──────── Records for processing ────────

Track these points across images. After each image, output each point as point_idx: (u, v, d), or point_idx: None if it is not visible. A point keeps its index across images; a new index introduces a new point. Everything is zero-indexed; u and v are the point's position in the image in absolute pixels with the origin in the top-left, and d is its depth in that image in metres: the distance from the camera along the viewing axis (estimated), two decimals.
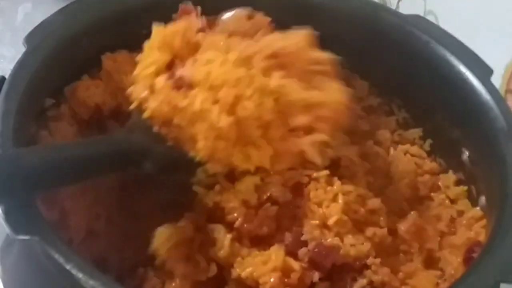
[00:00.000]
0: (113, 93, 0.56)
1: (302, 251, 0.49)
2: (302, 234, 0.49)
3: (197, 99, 0.45)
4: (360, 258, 0.50)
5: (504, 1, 0.65)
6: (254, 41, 0.47)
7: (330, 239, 0.49)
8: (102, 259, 0.50)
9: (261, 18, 0.50)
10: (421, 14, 0.60)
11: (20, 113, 0.47)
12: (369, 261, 0.50)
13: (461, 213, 0.55)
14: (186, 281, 0.48)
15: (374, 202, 0.52)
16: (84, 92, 0.55)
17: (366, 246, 0.50)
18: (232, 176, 0.51)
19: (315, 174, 0.52)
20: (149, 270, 0.49)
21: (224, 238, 0.49)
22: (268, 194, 0.51)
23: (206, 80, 0.45)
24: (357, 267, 0.50)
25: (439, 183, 0.58)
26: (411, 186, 0.57)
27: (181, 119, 0.46)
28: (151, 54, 0.48)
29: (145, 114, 0.47)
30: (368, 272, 0.50)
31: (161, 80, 0.47)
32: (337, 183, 0.51)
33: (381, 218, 0.52)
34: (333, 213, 0.50)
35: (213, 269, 0.49)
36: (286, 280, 0.47)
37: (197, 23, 0.50)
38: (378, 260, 0.50)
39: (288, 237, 0.49)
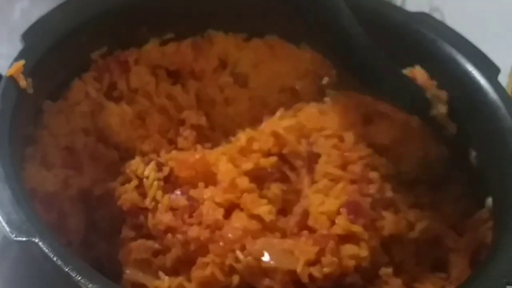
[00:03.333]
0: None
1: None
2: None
3: None
4: (373, 269, 0.48)
5: None
6: None
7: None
8: (101, 262, 0.50)
9: None
10: (427, 11, 0.59)
11: (17, 112, 0.47)
12: (381, 271, 0.48)
13: (467, 214, 0.54)
14: None
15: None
16: (110, 117, 0.54)
17: (384, 258, 0.48)
18: None
19: None
20: None
21: None
22: None
23: None
24: (368, 277, 0.48)
25: None
26: None
27: None
28: None
29: None
30: (378, 282, 0.48)
31: None
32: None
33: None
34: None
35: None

────────

## Your objective
Write out exactly the lines that run from the one containing "7: (330, 239, 0.49)" to the last line of the entries above, both ends kept, pictures left out.

## Response area
7: (330, 239, 0.49)
8: (102, 259, 0.50)
9: (261, 18, 0.50)
10: (421, 14, 0.60)
11: (20, 113, 0.47)
12: (369, 261, 0.50)
13: (461, 213, 0.55)
14: (186, 281, 0.48)
15: (374, 202, 0.52)
16: (84, 92, 0.55)
17: (366, 246, 0.50)
18: (232, 176, 0.51)
19: (315, 174, 0.52)
20: (149, 270, 0.49)
21: (224, 238, 0.49)
22: (268, 194, 0.51)
23: (206, 80, 0.45)
24: (357, 267, 0.50)
25: (439, 183, 0.58)
26: (411, 186, 0.57)
27: (181, 119, 0.46)
28: (151, 54, 0.48)
29: (145, 114, 0.47)
30: (368, 272, 0.50)
31: (161, 80, 0.47)
32: (337, 183, 0.51)
33: (381, 218, 0.52)
34: (333, 213, 0.50)
35: (213, 269, 0.49)
36: (286, 280, 0.47)
37: (197, 23, 0.50)
38: (378, 260, 0.50)
39: (288, 237, 0.49)
[00:03.333]
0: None
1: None
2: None
3: None
4: (373, 269, 0.48)
5: None
6: None
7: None
8: (101, 262, 0.50)
9: None
10: (427, 11, 0.59)
11: (17, 112, 0.47)
12: (381, 271, 0.48)
13: (467, 214, 0.54)
14: None
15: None
16: (110, 117, 0.54)
17: (384, 258, 0.48)
18: None
19: None
20: None
21: None
22: None
23: None
24: (368, 277, 0.48)
25: None
26: None
27: None
28: None
29: None
30: (378, 282, 0.48)
31: None
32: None
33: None
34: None
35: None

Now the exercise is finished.